Another soil additive I use if growing organically in containers or in ground is mycorrhiza fungi. It is a product you can purchase at some local nurseries or online that has a symbiotic relationship with plant and tree roots. It plays an important role in plant nutrient, soil biology and soil chemistry.


The next step in growing fruit trees is to sit back and watch your incredible machines of fruit producing magic do their thing. Some fruit types will benefit from thinning of the fruit when they are about the size of a pea or larger. Stone fruit(Apricot, peaces, nectarines and plums) and Pome fruit(Apples and Pears) are some examples. Thinning will produce a much larger sized finished product. As the season progresses, you will want to keep an eye on your fruit as they ripen and check for any pests.

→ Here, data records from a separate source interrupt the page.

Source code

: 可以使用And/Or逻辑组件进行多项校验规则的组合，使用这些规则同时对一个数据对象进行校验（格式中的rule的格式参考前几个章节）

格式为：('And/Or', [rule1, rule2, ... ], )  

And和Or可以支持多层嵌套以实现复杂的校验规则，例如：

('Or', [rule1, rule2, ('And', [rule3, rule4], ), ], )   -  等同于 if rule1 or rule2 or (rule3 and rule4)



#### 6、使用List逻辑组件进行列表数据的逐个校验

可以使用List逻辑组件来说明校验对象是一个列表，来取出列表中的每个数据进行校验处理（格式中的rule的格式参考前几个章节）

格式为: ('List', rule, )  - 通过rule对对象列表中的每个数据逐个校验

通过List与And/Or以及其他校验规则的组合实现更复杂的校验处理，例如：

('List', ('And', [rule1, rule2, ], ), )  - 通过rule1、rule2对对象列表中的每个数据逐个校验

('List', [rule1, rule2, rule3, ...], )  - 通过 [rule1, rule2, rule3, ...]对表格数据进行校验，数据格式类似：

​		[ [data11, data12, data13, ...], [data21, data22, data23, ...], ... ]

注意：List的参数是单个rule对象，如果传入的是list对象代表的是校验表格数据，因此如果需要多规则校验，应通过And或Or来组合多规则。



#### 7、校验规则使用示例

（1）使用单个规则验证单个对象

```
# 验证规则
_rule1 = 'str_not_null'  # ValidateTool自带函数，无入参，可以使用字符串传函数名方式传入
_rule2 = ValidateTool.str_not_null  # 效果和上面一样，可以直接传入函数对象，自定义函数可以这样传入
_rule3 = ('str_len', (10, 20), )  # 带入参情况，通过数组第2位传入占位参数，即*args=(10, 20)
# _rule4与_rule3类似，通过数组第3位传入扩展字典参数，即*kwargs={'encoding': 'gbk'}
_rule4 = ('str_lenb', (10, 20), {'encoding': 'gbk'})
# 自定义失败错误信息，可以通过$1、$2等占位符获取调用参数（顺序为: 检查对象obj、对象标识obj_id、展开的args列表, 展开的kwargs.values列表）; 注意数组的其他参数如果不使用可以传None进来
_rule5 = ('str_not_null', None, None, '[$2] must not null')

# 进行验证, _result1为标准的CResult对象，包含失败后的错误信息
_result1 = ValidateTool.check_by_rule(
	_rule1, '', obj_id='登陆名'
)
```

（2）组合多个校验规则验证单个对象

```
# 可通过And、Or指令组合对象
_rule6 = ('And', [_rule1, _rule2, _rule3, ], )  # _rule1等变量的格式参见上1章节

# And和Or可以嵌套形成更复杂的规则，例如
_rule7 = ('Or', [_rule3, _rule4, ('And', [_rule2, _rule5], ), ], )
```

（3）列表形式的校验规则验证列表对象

If any one type of pest starts to take over it’s a sign something is wrong. Usually your tree is weakened or stressed. I would suggest focusing on increasing the health of your tree’s before resorting to any sprays, especially conventional ones. There are some amendments that can help strengthen your trees such as worm castings and seaweed fertilizer. Each has its own way to strength your plants.


One key to growing amazing fruit that will knock your socks off is to be patient. One of the key benefits to growing your own fruit is that you have the luxury of waiting for your fruit to ripen ON THE TREE, hence the terms “tree ripened fruit”. Commercial growers cannot do this and I believe that this is the main distinction between the two and why store bought fruit has a major sucky factor. Another trick to growing super amazing fruit is to cut down on watering once your fruit have reached mature size. The less frequent you water at this stage the higher the sugar content will be in your fruit. If you’ve ever had watery tasteless fruit, one of the factors could have been the watering schedule among other things.